- Task item -
In the data below, find each line carrying the string "wants" and copy it out.

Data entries
* * * * * * * * *
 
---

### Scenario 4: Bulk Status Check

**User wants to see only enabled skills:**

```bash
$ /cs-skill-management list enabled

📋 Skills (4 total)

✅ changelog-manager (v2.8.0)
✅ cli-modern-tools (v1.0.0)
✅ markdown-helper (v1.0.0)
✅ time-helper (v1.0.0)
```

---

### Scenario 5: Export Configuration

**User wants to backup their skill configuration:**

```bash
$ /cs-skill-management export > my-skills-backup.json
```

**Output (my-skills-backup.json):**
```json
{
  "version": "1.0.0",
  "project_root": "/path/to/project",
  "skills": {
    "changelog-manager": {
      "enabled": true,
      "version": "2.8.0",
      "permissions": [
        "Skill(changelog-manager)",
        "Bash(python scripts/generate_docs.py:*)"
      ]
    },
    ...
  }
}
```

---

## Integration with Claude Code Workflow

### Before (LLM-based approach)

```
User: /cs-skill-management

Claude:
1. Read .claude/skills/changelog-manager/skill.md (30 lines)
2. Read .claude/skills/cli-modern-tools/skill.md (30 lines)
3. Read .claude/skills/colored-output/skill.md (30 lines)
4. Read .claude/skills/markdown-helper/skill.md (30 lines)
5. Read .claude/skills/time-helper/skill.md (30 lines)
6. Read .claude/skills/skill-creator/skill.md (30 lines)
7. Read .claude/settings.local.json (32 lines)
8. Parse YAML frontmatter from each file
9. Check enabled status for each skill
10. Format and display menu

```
* * * * * * * * *
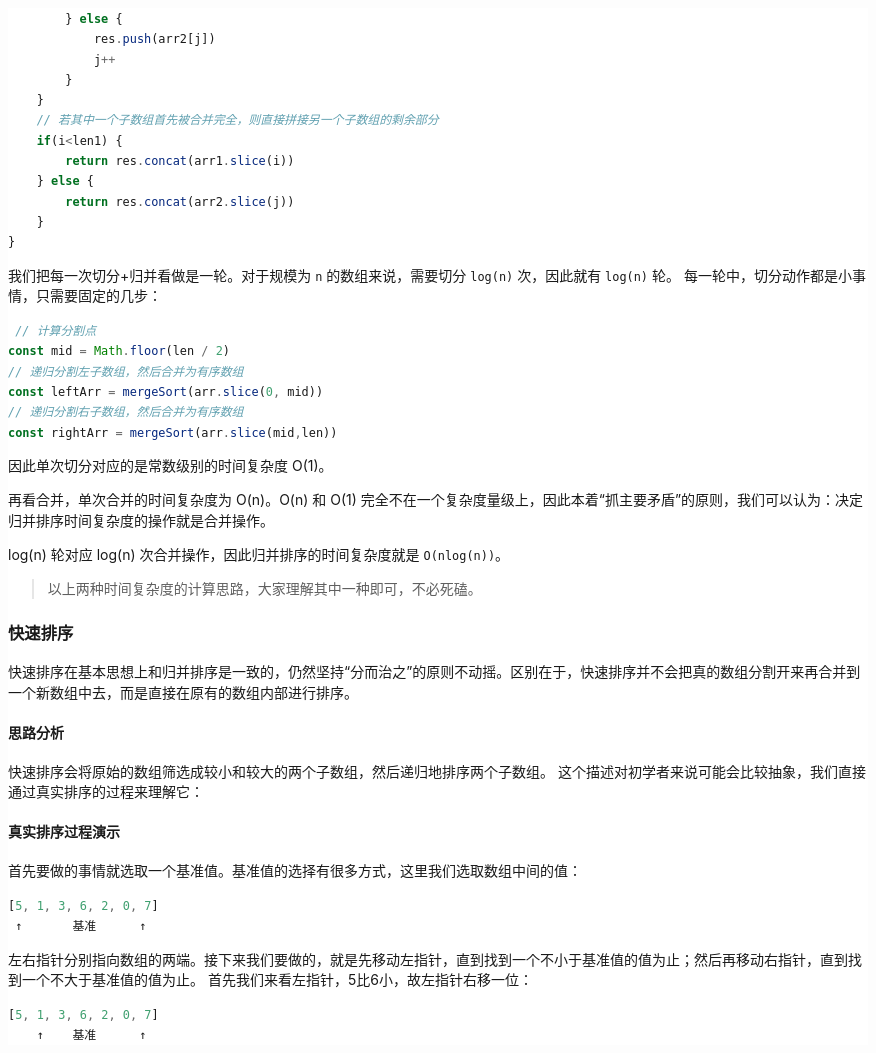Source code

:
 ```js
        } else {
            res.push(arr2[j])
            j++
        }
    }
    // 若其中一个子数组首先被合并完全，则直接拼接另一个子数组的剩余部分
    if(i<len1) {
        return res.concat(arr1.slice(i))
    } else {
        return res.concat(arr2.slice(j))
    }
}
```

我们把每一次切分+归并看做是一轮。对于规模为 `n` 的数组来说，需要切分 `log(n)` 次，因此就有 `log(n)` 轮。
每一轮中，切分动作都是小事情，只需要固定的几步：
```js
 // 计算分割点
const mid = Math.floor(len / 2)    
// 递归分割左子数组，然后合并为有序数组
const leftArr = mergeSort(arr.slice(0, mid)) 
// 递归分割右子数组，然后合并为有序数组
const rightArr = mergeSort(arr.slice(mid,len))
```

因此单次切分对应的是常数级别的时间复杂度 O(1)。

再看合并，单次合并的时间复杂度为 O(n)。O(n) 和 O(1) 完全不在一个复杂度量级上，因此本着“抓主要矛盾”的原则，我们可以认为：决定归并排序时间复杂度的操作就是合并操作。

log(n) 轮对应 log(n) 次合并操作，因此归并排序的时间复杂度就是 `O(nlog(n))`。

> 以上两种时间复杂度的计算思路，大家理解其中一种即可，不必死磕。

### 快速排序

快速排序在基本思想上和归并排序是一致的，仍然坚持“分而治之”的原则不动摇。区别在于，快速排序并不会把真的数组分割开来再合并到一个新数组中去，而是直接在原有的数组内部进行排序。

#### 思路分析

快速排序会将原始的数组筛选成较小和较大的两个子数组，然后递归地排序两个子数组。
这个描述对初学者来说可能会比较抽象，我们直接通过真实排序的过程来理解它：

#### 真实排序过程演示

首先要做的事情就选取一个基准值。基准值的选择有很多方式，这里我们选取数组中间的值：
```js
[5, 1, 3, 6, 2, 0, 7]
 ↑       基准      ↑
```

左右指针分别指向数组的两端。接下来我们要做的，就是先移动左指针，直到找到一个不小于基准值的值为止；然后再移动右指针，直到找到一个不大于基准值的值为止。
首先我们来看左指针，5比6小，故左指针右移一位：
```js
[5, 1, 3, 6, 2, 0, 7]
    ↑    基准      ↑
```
* * * * * * * * *
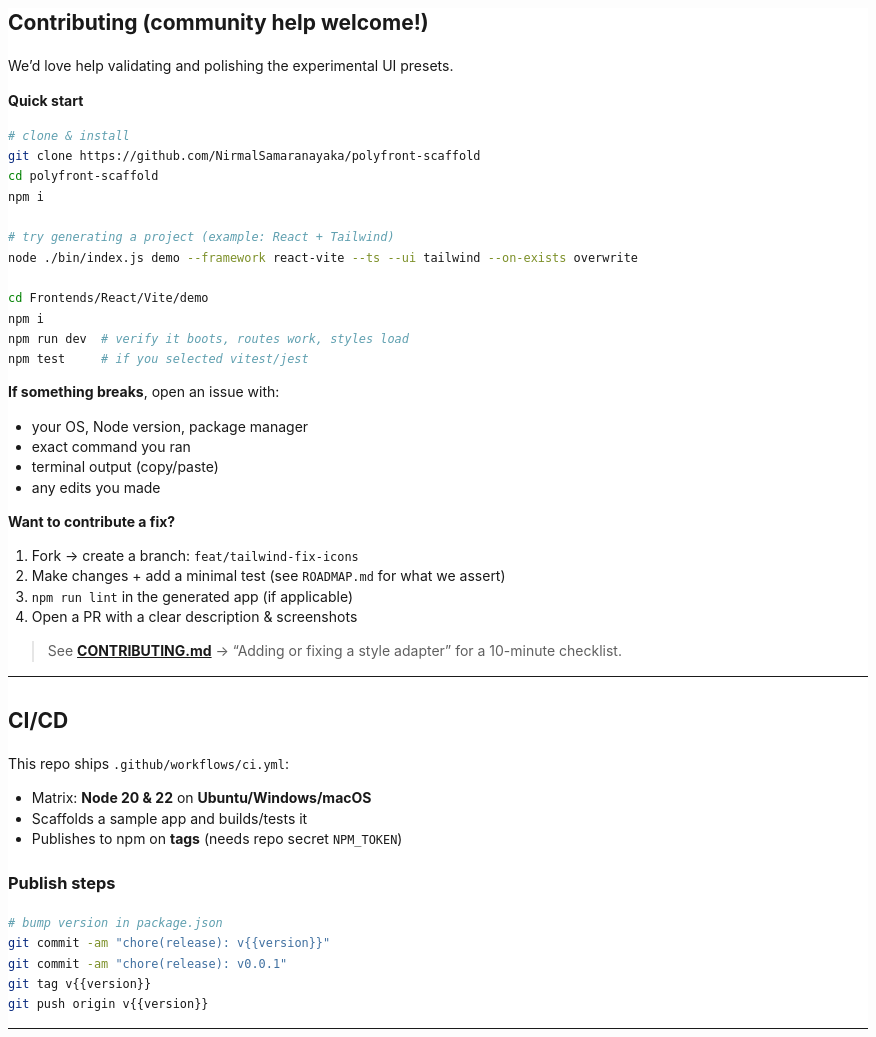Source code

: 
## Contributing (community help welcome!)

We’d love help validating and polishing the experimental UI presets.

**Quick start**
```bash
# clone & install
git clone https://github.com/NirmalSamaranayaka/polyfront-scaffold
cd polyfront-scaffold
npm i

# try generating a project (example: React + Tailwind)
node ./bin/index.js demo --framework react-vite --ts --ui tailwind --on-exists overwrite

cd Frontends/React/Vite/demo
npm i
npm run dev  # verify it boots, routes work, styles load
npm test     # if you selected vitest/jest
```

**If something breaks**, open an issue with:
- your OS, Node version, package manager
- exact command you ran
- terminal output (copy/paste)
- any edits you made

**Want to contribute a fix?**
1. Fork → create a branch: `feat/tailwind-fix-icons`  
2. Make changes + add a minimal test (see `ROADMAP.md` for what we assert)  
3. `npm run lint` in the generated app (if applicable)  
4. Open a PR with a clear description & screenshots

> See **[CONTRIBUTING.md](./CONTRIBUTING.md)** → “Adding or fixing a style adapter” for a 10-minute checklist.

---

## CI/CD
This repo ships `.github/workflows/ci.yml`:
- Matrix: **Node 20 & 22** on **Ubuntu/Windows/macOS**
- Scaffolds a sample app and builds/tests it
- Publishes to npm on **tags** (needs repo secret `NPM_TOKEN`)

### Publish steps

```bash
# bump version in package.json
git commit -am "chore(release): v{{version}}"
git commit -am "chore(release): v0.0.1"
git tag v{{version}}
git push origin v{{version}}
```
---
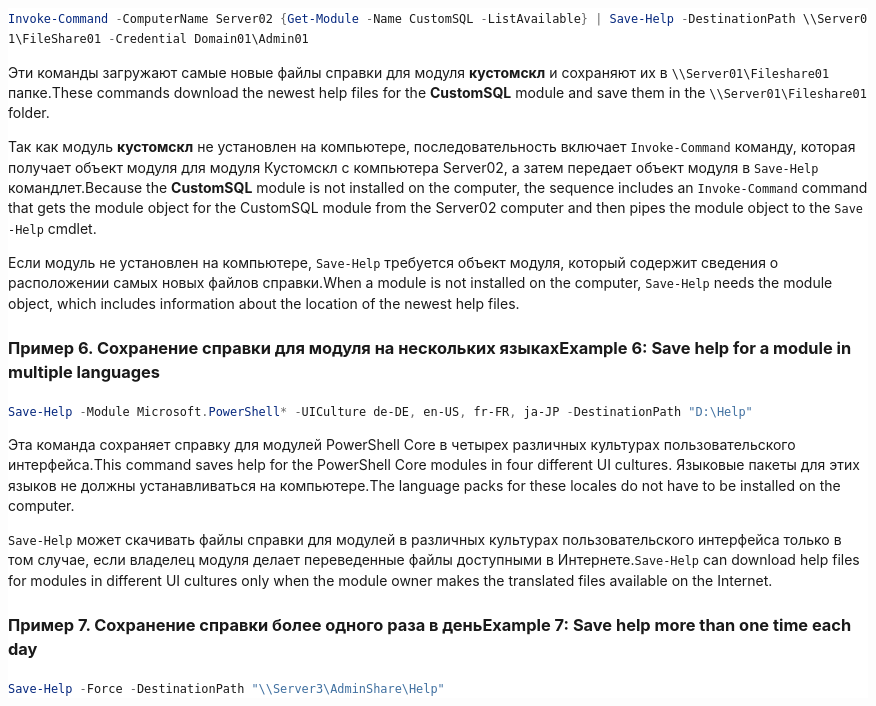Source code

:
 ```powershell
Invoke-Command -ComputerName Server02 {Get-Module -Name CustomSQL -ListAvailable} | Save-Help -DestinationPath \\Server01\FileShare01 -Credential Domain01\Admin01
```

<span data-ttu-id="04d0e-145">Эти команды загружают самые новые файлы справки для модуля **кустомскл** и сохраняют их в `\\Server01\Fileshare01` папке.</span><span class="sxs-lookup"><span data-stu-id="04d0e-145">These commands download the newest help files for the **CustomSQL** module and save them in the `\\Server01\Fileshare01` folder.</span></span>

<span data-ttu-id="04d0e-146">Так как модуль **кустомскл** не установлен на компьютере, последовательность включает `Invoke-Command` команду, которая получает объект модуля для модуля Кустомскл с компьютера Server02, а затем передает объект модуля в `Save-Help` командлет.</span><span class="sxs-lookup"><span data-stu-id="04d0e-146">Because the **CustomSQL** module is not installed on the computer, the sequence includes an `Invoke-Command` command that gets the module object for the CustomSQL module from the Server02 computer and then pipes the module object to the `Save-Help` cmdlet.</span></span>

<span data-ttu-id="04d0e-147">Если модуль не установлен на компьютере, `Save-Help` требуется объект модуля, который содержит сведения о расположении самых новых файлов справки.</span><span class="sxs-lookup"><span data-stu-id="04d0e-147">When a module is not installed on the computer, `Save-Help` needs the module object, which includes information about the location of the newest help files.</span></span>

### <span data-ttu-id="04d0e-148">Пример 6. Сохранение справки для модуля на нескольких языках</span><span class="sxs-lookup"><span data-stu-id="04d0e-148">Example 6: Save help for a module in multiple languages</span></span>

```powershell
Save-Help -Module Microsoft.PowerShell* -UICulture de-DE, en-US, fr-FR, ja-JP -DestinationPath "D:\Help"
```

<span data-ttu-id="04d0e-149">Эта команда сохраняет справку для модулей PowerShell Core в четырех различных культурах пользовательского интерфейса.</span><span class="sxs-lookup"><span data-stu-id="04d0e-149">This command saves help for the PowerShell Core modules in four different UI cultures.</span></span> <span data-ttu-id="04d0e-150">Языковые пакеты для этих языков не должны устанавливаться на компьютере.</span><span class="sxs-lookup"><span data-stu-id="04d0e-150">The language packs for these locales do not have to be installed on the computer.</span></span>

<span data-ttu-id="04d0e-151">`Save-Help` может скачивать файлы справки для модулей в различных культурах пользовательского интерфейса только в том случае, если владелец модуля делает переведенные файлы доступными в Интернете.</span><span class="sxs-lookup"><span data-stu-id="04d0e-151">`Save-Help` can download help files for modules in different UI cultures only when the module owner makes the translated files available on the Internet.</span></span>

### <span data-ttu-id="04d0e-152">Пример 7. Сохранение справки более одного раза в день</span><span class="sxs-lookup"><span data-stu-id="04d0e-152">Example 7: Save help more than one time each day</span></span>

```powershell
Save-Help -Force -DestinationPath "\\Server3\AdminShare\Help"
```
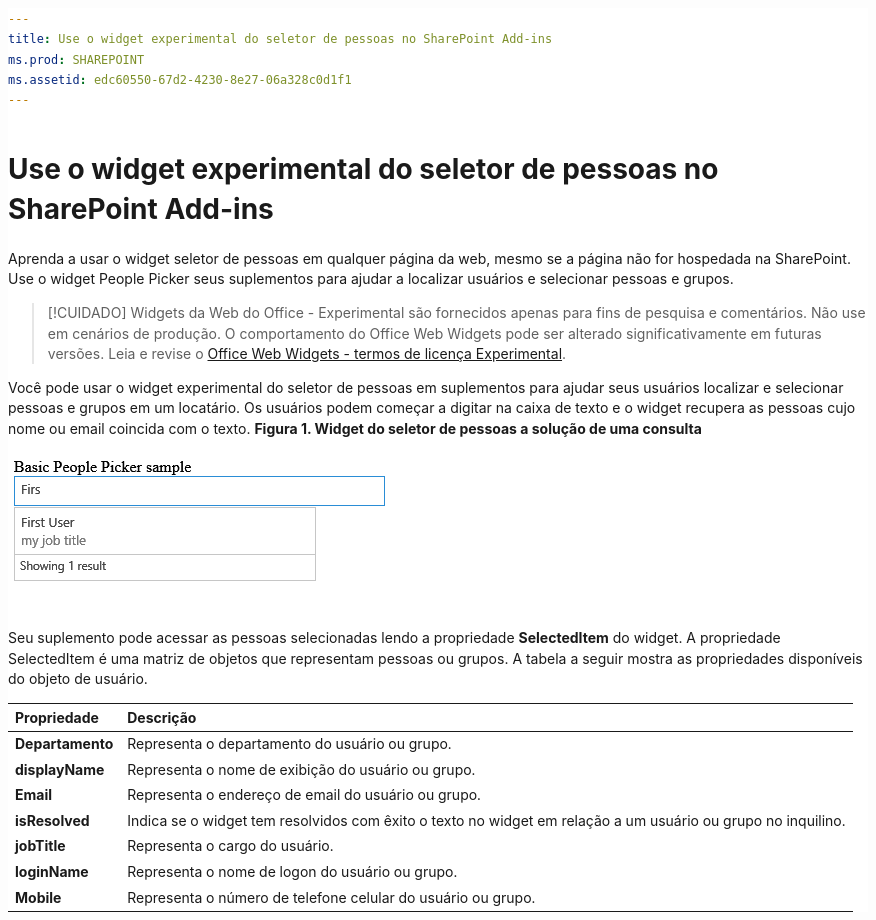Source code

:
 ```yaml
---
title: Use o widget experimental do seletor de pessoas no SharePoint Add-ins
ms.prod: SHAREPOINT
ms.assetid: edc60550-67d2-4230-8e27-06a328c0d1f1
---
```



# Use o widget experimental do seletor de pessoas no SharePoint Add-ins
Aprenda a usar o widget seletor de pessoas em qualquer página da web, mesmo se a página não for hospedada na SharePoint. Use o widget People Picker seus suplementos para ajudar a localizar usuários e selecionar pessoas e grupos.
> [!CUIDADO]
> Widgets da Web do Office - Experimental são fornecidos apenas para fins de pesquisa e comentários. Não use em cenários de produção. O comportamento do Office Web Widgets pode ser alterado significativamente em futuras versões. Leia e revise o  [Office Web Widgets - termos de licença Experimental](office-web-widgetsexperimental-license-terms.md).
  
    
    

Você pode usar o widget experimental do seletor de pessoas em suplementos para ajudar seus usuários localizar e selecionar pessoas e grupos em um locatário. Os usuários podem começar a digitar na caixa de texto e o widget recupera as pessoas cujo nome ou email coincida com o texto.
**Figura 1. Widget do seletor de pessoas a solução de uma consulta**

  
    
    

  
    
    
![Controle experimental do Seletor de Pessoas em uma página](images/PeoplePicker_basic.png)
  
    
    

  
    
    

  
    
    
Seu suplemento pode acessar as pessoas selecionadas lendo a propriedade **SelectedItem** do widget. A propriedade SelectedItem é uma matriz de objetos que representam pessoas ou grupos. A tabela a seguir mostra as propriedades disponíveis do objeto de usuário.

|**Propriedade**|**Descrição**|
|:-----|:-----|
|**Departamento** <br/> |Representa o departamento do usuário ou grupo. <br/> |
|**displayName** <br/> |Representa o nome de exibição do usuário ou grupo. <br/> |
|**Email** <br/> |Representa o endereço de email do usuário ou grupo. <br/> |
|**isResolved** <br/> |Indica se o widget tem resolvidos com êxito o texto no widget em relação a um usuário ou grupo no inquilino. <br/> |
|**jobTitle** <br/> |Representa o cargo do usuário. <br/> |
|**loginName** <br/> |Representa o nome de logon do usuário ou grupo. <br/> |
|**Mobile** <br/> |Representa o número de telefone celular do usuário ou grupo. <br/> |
* * * * * * * * *
- Final answer -
**User wants to see only enabled skills:**
**User wants to backup their skill configuration:**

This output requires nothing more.